In one passage, he said he was set to appear opposite Meryl Streep in Don’t Look Up, but had to leave the film after suffering a medical scare that saw his heart stopping for five minutes and ribs broken as he was resuscitated.

“I was given the shot at 11:00 a.m.,” he writes. “I woke up eleven hours later in a different hospital. Apparently, the propofol had stopped my heart. For five minutes. It wasn’t a heart attack — I didn’t flatline — but nothing had been beating. I was told that some beefy Swiss guy really didn’t want the guy from Friends dying on his table and did CPR on me for the full five minutes, beating and pounding my chest. If I hadn’t been on Friends, would he have stopped at three minutes? Did Friends save my life again?” He added: “He may have saved my life, but he also broke eight of my ribs.”

Perry was born on Aug. 19, 1969 in Plymouth, Massachusetts to Canadian journalist Suzanne Morrison, who served as the press secretary for former Canadian Prime Minister Pierre Trudeau, and American actor John Perry. His parents divorced before he turned one, and his mother married Canadian broadcaster Keith Morrison.

Perry was raised in Canada and moved to Los Angeles at age 15 to pursue acting. He focused on improvisational comedy, which he studied at LA Connection in Sherman Oaks while still attending high school.

His first role was in the TV series Second Chance (later called Boys Will Be Boys), and he made his big screen debut in the 1988 film, A Night in the Life of Jimmy Reardon.
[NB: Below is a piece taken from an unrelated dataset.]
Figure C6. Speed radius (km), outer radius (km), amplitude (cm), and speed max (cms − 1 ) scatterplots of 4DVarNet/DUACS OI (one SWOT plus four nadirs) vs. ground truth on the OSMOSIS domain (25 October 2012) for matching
He had guest roles in some of the big sitcoms of the era, including Growing Pains and Beverly Hills, 90210, alongside starring opposite his crush Valerie Bertinelli in the short-lived Sydney. When he landed his role as Chandler Bing in Friends, he was the youngest in the cast at age 24.
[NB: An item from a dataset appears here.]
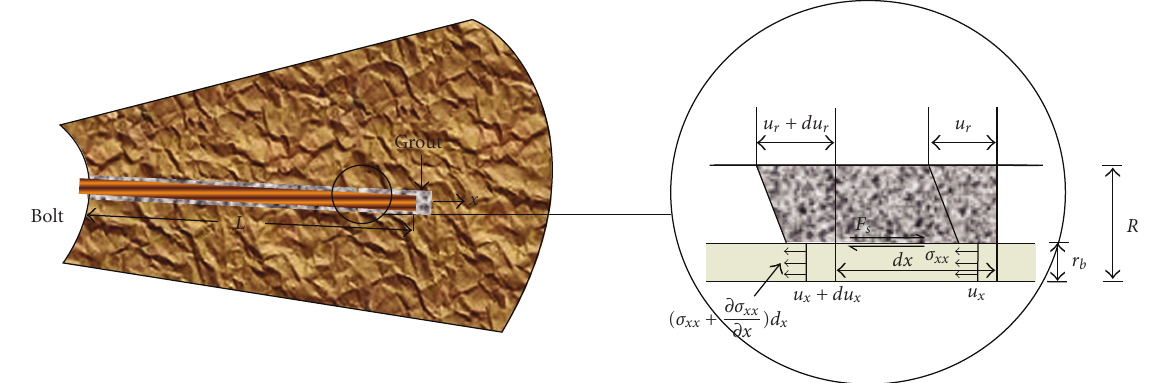
Figure 3: Stress component along a fully grouted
While Friends officially ended in May 2004, fans clamored for a reboot, which often was rumored but didn’t appear to be in the cards. In 2017, Perry told Variety, “I have this recurring nightmare – I’m not kidding about this. When I’m asleep, I have this nightmare that we do Friends again and nobody cares. We do a whole series, we come back, and nobody cares about it. So if anybody asks me, I’m gonna say no. The thing is: We ended on such a high. We can’t beat it. Why would we go and do it again?” However, four years later, he joined his fellow castmates on the HBO Max special Friends: The Reunion in May 2021.

Following Friends, Perry went on to make his directorial debut in Scrubs, for an episode he also starred in. He also garnered Emmy nominations for his roles in West Wing and The Ron Clark Story, which also earned him a Golden Globe nomination. From 2015-2017 he developed, cowrote, and executive produced a reboot of The Odd Couple, where he starred as Oscar Madison.
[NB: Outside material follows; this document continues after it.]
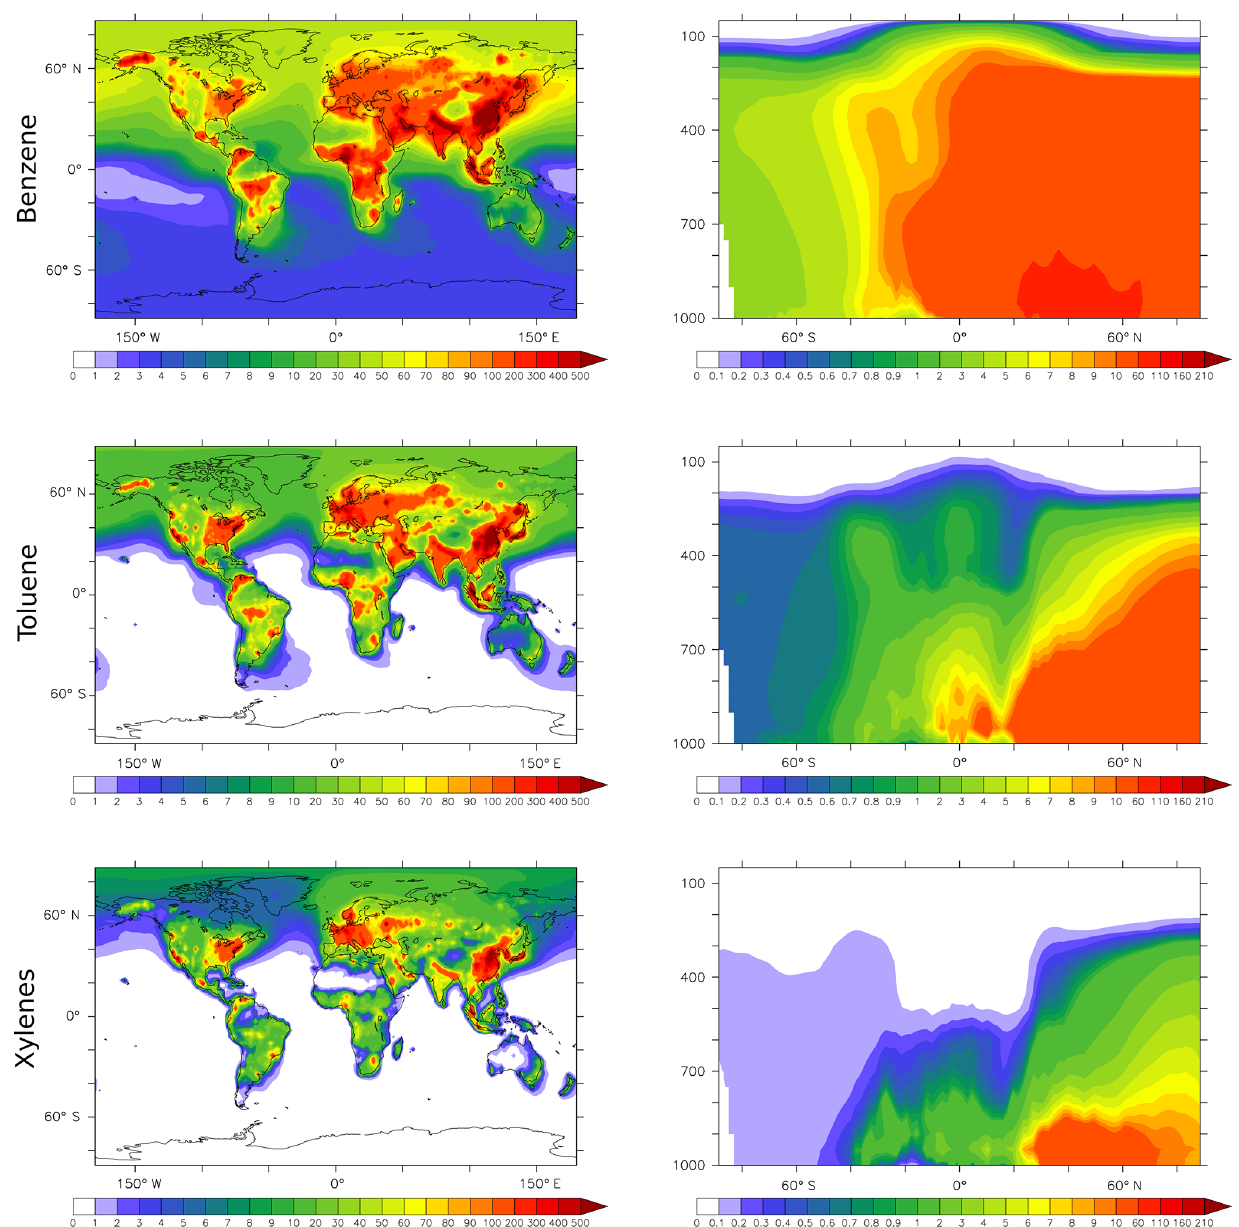
Figure 7. The left column shows annually averaged surface mixing ratios (pmolmol − 1 ) for the RCP simulation. The right column shows the annual zonal average. Upper plots show benzene, the middle toluene and the bottom plots show xylenes. Figures for other species can be found in the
And while Perry’s accomplishments over his more than three decade career extended well beyond his time as Chandler Bing, the lasting bonds he made there lived up to the namesake of the show, a sincerity that has kept the sitcom beloved for nearly 20 years after it ended.

“The best way that I can describe it is after the show was over, at a party or any, any kind of social gathering, if one of us bumped into each other that was it. That was the end of the night,” an emotional Perry said during the Friends reunion show. “You just sat with the person all night long. That was it. You apologize to the people you were with, but they had to understand — you had met somebody special to you and you want to talk to that person for the rest of their night. And that’s the way it worked. It’s certainly the way it works with all of us, It’s just the way it is.”